La cosa avverrà tra quella stessa sera e la Vigilia di Natale. Il caso appare più complesso di quello illustrato nel colloquio prima con il familiare lontano, quindi con la madre della fanciulla. La ragazza, con una storia infantile solitamente trascurata di ostinazione e insubordinazione, aveva manifestato condotte anoressiche e oppositive all’inizio della scuola media inferiore, tanto da essere poi accolta in una struttura per minori in difficoltà situata in una Regione diversa da quella territorialmente competente.
 
Per tale soggiorno terapeutico il Servizio di Salute Mentale Infanzia Adolescenza di riferimento, pur non disponendo di risposte in sede e pur essendo quella strategia risultata efficace, si sarebbe opposto al pagamento della retta, perdendo forse una occasione, se è vero che lì la Nostra da una parte avrebbe manifestato un recupero non comune, dall’altra si sarebbe imbattuta in stili di vita autolesivi, per lei inediti, come l’abuso di sostanze, verso cui, al ritorno intempestivo a casa, avrebbe rivolto i suoi interessi, abbandonando gli studi, trascorrendo fuori casa la notte, cominciando a correre sul filo della lama che potrebbe portarla a un epilogo senza ritorno. L’attività clinica insegna quanto vicine siano condotte alimentari patologiche e abuso di sostanze, accomunate da una analoga autodistruttività.

“Non voglio che mia figlia finisca come Pamela, chiusa a pezzi in una valigia!”, è stato l’accorato appello di una madre consapevole, ma non rassegnata al peggio. La donna ha ammesso di trascorrere, con il marito, le notti fuori casa per “fare la guardia” alla giovanetta. La vita di tutti è diventata un inferno con lo spauracchio di un esito tinto di sangue. Questa famiglia sarebbe stata lasciata sola nelle sabbie mobili di una vicenda che è arduo non considerare psicopatologica, con l’alibi della necessità del consenso della minore alle cure, mentre risulta evidente a qualsiasi terapeuta della psiche, ardisco sperare, come sia impossibile l’incipit di un trattamento consenziente senza interrompere la escalation tossicofilica che dalle droghe cosiddette leggere è evoluta verso la cocaina e chissà cosa altro nella larga scelta tra quelle sintetiche in circolazione.

Come uscire dall’abbandono di questo e dei molti analoghi drammi ed evitare morti verdissime bagnate di sangue?

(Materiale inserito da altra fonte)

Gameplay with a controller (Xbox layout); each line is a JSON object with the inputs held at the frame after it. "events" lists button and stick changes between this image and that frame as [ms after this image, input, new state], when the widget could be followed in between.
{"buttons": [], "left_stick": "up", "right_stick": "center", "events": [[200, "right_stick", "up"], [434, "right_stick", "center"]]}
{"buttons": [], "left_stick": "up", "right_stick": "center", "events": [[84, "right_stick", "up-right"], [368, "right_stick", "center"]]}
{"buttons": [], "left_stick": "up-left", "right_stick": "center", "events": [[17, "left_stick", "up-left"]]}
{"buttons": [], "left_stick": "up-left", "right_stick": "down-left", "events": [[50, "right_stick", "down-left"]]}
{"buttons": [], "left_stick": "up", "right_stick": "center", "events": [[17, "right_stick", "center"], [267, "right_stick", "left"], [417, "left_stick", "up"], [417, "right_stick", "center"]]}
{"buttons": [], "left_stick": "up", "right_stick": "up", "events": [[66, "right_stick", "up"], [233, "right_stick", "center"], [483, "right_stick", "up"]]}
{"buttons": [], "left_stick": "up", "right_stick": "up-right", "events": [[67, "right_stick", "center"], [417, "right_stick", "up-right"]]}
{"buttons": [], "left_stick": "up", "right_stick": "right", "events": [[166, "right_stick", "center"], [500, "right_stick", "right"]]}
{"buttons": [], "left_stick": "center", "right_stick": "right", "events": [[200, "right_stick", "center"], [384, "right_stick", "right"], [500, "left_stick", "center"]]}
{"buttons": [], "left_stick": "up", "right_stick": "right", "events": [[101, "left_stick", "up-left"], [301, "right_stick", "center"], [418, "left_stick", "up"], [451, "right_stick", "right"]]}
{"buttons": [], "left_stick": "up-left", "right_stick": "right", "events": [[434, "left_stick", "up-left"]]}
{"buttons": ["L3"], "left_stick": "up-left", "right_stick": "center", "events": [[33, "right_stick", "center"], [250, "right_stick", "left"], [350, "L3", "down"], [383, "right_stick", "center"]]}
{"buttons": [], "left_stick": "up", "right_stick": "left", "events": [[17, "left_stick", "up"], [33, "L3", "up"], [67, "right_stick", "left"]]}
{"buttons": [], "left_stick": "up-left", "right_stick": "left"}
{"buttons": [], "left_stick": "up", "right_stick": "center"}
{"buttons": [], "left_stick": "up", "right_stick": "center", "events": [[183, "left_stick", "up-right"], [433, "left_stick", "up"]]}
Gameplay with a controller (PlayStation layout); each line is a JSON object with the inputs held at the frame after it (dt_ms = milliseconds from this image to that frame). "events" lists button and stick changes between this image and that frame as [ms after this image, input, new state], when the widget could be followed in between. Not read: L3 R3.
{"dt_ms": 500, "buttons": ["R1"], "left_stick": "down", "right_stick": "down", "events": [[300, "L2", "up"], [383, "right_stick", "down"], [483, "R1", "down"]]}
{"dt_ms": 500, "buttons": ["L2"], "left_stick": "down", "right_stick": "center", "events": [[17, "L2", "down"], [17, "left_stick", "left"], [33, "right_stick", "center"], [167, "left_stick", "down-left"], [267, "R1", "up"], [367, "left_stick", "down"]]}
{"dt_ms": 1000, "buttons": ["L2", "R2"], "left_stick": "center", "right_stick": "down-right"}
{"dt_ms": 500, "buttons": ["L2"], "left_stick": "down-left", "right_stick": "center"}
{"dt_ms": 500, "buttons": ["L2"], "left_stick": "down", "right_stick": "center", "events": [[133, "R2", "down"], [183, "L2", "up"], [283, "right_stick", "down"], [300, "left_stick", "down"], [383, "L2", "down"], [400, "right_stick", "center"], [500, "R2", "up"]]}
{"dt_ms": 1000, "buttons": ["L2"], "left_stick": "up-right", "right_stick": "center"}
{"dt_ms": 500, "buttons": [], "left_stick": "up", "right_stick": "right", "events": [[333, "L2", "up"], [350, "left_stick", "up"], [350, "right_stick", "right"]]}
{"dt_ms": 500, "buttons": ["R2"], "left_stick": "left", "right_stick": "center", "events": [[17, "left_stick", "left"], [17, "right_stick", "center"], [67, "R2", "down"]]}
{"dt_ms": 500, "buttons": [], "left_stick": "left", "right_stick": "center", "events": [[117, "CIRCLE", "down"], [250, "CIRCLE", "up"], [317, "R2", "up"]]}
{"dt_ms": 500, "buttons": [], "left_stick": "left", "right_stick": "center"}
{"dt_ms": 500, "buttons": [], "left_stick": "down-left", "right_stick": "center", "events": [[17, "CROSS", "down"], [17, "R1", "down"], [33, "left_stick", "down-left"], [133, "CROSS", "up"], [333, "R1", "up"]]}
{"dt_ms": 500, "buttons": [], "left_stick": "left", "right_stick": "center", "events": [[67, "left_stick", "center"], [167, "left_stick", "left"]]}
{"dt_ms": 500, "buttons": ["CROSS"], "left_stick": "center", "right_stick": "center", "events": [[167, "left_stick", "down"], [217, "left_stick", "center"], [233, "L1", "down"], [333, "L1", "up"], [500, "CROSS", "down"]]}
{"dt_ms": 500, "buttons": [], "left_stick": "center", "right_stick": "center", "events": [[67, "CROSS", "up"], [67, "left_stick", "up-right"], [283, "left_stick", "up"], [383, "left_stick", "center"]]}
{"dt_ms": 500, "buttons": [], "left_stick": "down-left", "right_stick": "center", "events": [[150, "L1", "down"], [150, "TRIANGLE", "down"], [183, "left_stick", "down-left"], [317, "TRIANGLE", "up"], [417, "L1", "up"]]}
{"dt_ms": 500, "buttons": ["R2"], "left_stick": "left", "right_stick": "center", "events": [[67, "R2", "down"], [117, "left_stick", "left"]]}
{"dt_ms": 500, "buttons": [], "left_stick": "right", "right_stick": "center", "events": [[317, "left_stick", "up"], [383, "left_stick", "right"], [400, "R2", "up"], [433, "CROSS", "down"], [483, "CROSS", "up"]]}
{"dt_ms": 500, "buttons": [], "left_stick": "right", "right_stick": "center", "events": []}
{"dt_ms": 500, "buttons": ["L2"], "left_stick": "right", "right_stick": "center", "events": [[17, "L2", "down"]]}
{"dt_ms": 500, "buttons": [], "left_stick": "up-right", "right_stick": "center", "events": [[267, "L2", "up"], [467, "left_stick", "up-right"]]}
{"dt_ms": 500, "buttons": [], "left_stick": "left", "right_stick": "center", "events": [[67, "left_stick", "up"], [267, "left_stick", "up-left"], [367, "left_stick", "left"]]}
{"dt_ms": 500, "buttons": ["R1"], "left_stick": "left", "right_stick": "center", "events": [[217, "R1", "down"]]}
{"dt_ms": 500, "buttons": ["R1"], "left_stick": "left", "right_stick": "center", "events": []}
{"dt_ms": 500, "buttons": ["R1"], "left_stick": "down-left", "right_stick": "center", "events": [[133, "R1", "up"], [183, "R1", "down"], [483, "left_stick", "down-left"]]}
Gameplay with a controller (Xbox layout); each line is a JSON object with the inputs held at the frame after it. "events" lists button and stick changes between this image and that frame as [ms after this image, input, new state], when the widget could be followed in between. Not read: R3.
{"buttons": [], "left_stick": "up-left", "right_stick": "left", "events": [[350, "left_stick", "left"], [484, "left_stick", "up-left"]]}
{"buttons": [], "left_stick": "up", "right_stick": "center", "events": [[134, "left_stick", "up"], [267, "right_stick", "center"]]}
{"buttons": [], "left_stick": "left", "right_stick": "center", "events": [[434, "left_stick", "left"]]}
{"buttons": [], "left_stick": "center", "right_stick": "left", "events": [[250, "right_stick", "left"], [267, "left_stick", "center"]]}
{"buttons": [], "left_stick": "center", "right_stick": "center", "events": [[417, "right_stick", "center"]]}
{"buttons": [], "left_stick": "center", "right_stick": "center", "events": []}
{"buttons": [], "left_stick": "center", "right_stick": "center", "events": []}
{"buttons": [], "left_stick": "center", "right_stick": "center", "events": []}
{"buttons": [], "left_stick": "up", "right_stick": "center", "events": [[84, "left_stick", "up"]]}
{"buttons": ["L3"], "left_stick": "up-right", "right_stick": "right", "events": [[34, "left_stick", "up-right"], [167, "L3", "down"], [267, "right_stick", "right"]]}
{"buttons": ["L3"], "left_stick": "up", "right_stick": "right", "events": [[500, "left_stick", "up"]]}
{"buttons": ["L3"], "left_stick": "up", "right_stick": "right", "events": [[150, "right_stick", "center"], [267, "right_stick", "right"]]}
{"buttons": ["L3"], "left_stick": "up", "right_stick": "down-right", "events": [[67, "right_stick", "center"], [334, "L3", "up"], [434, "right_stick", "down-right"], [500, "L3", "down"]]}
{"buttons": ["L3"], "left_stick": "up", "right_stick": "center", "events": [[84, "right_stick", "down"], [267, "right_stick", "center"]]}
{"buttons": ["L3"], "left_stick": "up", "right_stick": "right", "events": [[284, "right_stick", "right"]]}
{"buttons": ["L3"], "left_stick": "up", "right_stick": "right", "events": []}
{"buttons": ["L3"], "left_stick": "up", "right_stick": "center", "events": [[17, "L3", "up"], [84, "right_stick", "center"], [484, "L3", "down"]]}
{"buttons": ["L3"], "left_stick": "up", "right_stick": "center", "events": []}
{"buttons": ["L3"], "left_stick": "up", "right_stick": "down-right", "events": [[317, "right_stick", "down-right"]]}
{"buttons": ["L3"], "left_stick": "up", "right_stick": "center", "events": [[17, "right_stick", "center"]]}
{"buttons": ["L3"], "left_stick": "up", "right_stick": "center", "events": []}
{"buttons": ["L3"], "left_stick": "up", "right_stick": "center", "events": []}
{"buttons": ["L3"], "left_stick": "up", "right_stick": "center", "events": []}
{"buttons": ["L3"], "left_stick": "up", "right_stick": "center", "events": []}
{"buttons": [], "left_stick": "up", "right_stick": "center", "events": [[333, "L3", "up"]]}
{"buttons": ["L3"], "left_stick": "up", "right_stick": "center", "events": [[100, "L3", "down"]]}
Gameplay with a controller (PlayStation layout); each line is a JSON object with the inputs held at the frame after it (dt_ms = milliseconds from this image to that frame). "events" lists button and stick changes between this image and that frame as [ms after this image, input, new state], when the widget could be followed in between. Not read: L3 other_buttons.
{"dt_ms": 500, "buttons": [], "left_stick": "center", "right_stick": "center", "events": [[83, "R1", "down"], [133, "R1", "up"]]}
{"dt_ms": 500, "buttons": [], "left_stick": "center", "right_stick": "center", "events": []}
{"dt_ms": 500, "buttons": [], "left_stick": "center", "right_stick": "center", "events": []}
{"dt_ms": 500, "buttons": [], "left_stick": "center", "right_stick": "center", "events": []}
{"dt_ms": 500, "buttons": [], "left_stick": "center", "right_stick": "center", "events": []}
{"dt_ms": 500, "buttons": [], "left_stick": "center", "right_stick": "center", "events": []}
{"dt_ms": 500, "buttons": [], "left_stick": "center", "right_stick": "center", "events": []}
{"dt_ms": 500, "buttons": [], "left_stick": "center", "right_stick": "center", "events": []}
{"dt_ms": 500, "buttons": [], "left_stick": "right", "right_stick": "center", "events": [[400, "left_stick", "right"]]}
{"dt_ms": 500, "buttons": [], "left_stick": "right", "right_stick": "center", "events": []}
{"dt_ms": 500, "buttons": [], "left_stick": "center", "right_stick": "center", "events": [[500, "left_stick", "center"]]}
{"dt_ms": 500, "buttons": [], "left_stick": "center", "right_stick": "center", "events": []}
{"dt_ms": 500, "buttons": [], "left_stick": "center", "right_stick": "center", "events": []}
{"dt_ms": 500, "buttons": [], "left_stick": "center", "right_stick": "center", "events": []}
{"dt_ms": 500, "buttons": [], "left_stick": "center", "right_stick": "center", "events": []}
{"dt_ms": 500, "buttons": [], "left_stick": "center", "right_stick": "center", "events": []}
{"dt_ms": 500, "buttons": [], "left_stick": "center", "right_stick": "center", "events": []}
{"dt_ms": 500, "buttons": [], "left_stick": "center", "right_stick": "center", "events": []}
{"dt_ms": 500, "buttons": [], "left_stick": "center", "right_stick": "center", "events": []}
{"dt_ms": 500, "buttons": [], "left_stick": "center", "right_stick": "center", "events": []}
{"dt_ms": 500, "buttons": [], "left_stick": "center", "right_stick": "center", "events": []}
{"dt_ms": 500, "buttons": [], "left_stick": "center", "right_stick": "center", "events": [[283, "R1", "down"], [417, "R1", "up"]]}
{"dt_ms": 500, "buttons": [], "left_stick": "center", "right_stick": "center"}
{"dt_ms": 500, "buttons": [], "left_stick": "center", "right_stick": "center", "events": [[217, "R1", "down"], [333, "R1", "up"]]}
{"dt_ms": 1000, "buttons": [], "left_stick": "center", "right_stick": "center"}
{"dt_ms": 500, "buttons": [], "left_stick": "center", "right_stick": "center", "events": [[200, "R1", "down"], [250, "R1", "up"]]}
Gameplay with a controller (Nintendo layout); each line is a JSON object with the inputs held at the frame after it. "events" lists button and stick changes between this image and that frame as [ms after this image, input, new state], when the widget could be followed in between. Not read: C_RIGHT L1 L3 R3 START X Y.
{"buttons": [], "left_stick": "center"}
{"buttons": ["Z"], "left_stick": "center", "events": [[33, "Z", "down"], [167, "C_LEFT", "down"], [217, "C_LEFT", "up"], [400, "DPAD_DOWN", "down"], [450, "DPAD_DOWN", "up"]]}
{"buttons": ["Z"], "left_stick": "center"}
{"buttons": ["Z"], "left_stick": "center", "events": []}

La possibilità di rendersi utili c’è sempre, ma prevede creatività e ardimento terapeutici e l’imponente impiego di energia umana, più che di risorse (anche se le risorse vanno chieste con forza, quando servono, come ad esempio per pagare quella retta proibita), affinché la risposta a un problema complesso diventi composita e non complicata ad arte, fuorviata o assente.
 
La forza della Salute Mentale pensata da Franco Basaglia, di cui si moltiplicano le celebrazioni a quarant’anni dal varo della norma, consiste proprio nella articolazione di azioni pensate da un gruppo di lavoro interdisciplinare, in grado di individuare e interpretare una sofferenza psichica e di tratteggiare la via di uscita da questa, utilizzando i mezzi messi a disposizione, che non contemplano l’acritico internamento ospedaliero. Se solo pensassimo a cosa vorremmo fosse fatto per noi o per i nostri figli in una situazione analoga, sono convinta che usciremmo dall’impasse. La questione in gioco è, ora, arrestare la caduta libera di una ragazza senza dubbio disperata e confusa, vuoi pure fermandola contro la sua volontà. E non si dichiari, come sembra che sia stato detto a quella madre, che è impossibile fare un TSO a un minore.
 
Si tratta di una affermazione da ignoranti della legge e del relativo strumento terapeutico. Un TSO psichiatrico degno di questo nome -che resta fino a prova contraria un mezzo di cura- è praticabile a qualsiasi età e in qualsiasi luogo, fosse anche il domicilio del malato, una residenza, un carcere e, se necessario, un Servizio Psichiatrico di Diagnosi e Cura dell’ospedale per adulti, qualora non ve ne fosse uno dedicato ai minori. Occorre interrompere il precipitare del processo autodistruttivo prima che sia raggiunga la meta finale e accogliere la Nostra, se del caso contro la sua volontà, per contrattare con lei un percorso di salute che non precluda nessuna chance e non escluda l’inserimento in luoghi distanti dalla sua terra, in assenza di risposte in loco, né più, né meno di ciò che si fa per altre patologie, persino a favore di minori residenti all’estero.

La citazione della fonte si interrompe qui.